AMC 10A

     Well, last week I took the AMC 10 A. In my school, Magnet High School, there were ~40 students invited to take the AMC 10A, and we did it in the middle of the school day. Luckily, I was allowed to skip Spanish, easily my least favorite class. However, I wouldn't celebrate that fact for much longer.

     When I got to the test room, I discovered a bunch of tables lined up in rows, similar to how it was arranged when I took the AMTNJ, a different math competition from December. On the AMTNJ, I got 10/15, an incredibly disappointing score for someone who can normally score 13-15 on practice tests. As I sat down and took out my pencil pouch, I heard the test proctor say, "No compasses allowed". Instantly, I turned my head. How could they have us take this test without compasses? It literally says in the test booklet that we were allowed to use them! Luckily, this mistake was quickly rectified, and we were able to get started with our tests quickly.

   As I started my test, I raced through #1 and #2 in ~40 seconds, as I knew that they would be straightforward problems with little to no tricks. However, I instantly ran into a roadblock with #3.

_Stated exercise:_
Carry on the post about taking the AMC 10A, picking up right after its final sentence. The lines aren't needed here.

_Supplied records:_
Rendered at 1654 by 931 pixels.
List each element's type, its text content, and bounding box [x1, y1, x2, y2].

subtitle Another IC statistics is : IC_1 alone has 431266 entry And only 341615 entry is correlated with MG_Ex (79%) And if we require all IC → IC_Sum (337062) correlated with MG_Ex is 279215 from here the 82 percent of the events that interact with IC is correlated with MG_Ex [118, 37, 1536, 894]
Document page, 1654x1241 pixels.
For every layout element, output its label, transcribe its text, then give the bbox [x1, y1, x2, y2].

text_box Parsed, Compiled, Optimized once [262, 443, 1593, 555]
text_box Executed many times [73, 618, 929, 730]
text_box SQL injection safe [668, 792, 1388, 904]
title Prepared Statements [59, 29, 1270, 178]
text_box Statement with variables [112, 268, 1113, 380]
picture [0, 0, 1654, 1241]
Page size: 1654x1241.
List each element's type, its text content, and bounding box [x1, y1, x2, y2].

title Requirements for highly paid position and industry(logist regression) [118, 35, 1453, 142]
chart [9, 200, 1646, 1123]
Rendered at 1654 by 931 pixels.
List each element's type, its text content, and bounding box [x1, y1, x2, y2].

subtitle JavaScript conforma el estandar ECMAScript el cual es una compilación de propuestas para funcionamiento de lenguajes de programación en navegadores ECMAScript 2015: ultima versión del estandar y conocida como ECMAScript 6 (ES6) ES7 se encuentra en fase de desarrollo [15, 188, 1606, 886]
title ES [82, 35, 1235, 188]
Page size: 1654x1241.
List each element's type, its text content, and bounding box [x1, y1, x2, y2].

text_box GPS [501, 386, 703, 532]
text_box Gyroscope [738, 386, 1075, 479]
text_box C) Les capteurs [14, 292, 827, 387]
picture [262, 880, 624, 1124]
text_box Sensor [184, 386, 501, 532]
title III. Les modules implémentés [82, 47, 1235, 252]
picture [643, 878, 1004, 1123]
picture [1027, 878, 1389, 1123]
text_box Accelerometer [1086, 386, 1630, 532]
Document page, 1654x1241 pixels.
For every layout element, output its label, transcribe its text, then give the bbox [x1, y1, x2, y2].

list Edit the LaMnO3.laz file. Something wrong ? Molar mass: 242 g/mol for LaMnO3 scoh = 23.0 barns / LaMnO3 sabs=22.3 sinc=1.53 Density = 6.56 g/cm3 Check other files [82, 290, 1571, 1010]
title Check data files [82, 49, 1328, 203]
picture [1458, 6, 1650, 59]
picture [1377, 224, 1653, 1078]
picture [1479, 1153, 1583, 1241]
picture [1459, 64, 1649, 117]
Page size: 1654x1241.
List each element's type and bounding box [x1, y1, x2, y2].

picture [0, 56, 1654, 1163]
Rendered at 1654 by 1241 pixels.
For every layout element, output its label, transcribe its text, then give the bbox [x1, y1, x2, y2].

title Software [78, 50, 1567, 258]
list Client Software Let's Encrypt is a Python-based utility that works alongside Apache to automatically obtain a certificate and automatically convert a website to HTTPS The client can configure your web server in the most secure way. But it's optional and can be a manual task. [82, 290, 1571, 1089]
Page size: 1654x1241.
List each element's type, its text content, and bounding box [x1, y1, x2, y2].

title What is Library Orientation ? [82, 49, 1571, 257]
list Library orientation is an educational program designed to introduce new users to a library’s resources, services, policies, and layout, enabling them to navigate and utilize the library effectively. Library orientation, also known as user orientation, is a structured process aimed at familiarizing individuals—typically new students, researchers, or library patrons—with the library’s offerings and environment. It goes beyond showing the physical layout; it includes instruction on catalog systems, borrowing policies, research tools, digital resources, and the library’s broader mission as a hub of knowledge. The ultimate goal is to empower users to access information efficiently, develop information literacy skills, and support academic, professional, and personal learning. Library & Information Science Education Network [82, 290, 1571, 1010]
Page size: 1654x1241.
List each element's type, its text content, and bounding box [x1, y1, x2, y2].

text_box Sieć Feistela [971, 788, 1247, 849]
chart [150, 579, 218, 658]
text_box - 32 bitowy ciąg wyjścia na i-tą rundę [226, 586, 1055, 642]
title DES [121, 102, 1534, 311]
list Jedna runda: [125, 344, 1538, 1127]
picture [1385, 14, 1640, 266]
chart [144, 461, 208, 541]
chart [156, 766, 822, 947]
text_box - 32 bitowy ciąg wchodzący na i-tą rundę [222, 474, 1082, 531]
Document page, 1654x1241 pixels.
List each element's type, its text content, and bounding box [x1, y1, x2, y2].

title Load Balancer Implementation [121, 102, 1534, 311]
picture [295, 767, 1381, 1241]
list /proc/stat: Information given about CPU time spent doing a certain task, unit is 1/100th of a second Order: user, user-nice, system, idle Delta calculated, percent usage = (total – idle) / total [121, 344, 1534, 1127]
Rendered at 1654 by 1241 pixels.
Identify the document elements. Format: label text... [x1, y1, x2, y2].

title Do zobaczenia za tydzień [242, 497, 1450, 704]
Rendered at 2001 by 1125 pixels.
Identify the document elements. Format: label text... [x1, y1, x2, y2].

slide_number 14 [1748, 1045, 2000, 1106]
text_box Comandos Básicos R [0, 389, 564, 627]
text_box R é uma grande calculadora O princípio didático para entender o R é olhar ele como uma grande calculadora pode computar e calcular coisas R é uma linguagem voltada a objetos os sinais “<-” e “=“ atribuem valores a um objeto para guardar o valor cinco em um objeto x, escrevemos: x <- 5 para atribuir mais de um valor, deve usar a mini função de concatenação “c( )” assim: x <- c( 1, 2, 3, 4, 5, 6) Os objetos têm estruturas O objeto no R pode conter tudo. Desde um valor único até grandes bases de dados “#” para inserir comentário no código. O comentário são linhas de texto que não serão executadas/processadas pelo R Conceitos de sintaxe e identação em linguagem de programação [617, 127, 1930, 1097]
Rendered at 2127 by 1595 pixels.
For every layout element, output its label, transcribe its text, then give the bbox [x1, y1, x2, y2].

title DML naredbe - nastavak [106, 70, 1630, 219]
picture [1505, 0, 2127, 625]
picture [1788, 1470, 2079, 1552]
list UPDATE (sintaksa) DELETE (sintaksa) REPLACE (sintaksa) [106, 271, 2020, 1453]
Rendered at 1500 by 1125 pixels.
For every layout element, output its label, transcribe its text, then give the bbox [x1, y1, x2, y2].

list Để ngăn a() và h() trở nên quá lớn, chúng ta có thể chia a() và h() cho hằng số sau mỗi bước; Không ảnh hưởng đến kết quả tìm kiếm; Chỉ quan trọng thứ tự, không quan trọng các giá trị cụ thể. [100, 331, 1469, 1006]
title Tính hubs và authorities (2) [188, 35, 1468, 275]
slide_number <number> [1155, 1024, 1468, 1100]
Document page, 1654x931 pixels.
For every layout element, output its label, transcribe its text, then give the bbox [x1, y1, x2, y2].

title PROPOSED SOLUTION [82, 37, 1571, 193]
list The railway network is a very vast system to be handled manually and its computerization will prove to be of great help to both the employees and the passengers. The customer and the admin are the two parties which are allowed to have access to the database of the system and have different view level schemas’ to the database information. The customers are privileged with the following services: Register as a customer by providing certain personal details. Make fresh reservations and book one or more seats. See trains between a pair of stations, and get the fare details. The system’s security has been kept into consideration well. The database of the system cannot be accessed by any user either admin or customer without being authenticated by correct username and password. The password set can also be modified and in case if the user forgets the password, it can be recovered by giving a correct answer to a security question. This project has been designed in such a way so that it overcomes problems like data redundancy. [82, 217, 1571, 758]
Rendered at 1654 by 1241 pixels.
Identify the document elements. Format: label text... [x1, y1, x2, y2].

_Task response:_
A unit of blood expires after $10!=10\cdot 9 \cdot 8 \cdots 1$ seconds. Yasin donates a unit of blood at noon of January 1. On what day does his unit of blood expire?
$\textbf{(A) }\text{January 2}\qquad\textbf{(B) }\text{January 12}\qquad\textbf{(C) }\text{January 22}\qquad\textbf{(D) }\text{February 11}\qquad\textbf{(E) }\text{February 12}$

   This problem seems really simple, and it is. However, my mind was like, "I have a great idea. Let's calculate all of this in a tiny 1"x1" space and then mark our answer!" And I did so, forgetting to multiply $10!$ by 10. Additionally, I did my long division wrong, and got a fraction the first 3 times I attempted the problem. After finally switching to the scrap paper and wasting 3 minutes, I finally managed to get the correct answer, E.
   Then, we have the next problem, #4.

How many ways can a student schedule 3 mathematics courses -- algebra, geometry, and number theory -- in a 6-period day if no two mathematics courses can be taken in consecutive periods? (What courses the student takes during the other 3 periods is of no concern here.)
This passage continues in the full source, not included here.